Interestingly DH doesn't notice racism as much as me - I think this is because people are too scared to say things to his face but I get comments at work from people who have been given my name before we meet like 'Oh thank god your not one of those P!!!'s, I was worried when I saw your name!"

I realise this isnt much help and I wish you the best with your pregnancy whatever you decide.

JigglyTuff · 13/01/2017 20:41

If you get your sperm in the UK then your child will be able to contact their donor.

I would choose a donor that is most likely to result in a child looks very like you. Anything else is more about you than your child

Earlgreywithmilk · 13/01/2017 20:42

I wouldn't choose genetics that could make their life difficult, leave them felling out of place or disconnected to one half of their genetic heritage

I do agree with this though. Why potentially make life more difficult for your child than it has to be. I'm sure if your child is white there will be far less questions asked and at least u then know your child won't have to face racial discrimination. Sad but true.

Manumission · 13/01/2017 20:44

Man have you RTFT/have any idea about sperm donation (including the process before it's decided if you can go ahead?)

Are you talking to me? Have you seen how stocks fluctuate?
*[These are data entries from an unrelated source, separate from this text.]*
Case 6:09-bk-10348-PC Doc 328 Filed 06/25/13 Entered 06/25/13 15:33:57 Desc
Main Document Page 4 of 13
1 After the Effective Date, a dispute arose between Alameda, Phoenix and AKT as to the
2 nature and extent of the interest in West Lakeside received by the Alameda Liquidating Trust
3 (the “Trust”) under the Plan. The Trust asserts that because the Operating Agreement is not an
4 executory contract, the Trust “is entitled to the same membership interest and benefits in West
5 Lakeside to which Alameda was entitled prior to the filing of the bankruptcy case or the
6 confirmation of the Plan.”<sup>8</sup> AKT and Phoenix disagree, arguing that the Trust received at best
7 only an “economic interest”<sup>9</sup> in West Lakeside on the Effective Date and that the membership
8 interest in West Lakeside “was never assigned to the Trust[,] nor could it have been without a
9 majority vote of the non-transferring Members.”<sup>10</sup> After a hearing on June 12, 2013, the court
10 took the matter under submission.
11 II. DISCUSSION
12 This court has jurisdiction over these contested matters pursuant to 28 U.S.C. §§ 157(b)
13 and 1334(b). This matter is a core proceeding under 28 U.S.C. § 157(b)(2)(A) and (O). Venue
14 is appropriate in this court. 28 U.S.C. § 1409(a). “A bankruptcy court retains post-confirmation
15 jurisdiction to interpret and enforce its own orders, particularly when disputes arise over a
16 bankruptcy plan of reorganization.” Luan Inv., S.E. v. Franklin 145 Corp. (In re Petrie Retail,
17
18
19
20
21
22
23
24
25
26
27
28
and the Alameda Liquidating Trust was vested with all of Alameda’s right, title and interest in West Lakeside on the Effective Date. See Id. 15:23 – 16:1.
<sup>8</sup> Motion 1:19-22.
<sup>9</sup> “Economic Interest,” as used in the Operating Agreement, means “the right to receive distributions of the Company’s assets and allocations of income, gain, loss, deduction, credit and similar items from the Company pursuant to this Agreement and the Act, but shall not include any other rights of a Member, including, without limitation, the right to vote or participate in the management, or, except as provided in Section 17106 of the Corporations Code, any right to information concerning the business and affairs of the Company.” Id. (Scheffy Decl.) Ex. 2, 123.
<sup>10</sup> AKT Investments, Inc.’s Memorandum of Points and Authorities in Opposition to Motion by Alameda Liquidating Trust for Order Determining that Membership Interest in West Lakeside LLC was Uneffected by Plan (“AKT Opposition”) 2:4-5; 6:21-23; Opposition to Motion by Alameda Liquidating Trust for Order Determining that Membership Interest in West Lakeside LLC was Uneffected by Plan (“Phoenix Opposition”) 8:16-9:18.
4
Or how much variation in donor info there is depending which sperm bank you use?

"I think he's a strong contender" I could understand but if she thinks he is the single "right one" on an narrow bio, I suspect she's in a screaming hurry TBH.

It's not even as though she's trying to match characteristics to a partner's details and limiting the field that way.

lovelearning · 13/01/2017 20:46

she has decided to not go for an anonymous donor.

Anonymity is not the only problem with sperm donation

I also continue to grieve for the loss of the opportunity to know my biological half-siblings, aunts, uncles, cousins, and grandparents.

www.dcnetwork.org/story/child-stranger-kathleen-labounty-young-woman-conceived-through-anonymous-sperm-donation-1980s

Louis2016 · 13/01/2017 20:47

She also spoke about another one though, you're not allowed to just rush into it, that's why I asked if you had any idea about how the process works. Also, how do you know she doesn't have a partner??